Isolation and characterization of phosphate-solubilizing bacteria from aerobic rice
Phosphate-solubilizing bacteria are frequently used as plant growth promoters. A study was conducted to isolate phosphate-solubilizing bacteria (PSB) from aerobic rice grown in Penang Malaysia and to determine some biochemical properties of the isolates such as, organic acids, enzymes, indoleacetic acid (IAA), siderophore production and its antagonistic effect against pathogen Rhizoctonia solani. Selective media used for the isolation were; Pseudomonas aeruginosa (PA), national botanical research institute's phosphate growth medium (NBRIP), Pikovskaya and Pseudomonas spp. (PS). Organic acid production was determined using high performance liquid chromatography (HPLC). The PSB populations were higher in rhizosphere than non-rhizospheric soil and the highest population was found in PS and Pikovskaya, while the lowest was found in PA media plates.
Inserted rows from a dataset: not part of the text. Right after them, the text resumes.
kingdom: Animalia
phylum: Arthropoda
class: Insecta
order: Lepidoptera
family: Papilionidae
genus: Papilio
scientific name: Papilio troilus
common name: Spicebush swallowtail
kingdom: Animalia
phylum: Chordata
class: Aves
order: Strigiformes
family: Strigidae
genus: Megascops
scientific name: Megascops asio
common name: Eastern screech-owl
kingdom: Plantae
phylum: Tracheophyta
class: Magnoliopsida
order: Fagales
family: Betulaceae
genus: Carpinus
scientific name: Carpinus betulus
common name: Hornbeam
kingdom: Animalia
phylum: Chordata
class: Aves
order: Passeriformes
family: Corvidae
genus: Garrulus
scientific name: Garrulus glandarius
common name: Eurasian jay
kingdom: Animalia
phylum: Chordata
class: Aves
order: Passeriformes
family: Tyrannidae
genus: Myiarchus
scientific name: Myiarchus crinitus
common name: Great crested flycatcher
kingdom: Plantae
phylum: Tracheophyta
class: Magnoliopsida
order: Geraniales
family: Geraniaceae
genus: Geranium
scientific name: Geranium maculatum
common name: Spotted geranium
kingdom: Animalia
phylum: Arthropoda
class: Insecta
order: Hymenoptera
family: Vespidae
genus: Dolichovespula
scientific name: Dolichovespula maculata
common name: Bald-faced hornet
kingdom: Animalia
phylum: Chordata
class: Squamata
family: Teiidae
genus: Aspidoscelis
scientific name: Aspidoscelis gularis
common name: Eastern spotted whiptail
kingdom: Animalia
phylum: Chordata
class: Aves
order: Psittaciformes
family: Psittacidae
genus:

The highest P solubilizing activity (69.58%) was found in PSB9 strain grown in NBRIP plate. Isolated PSB were able to produce different organic acids and growth hormone such as IAA. A number of PSB isolates belong to the Bacillus sp. and proved for the antagonistic effect against R. solani (sheath blight) even though most of the isolated strains can grow in nitrogen, free semi-solid medium and able to produce siderophore. PSB inoculants with their beneficial traits would be considered as potential biofertilizer for the sustainable aerobic rice cultivation system.
Key words: Aerobic rice, antagonistic effect, indoleacetic acid, organic acids, phosphorus solubilizing bacteria.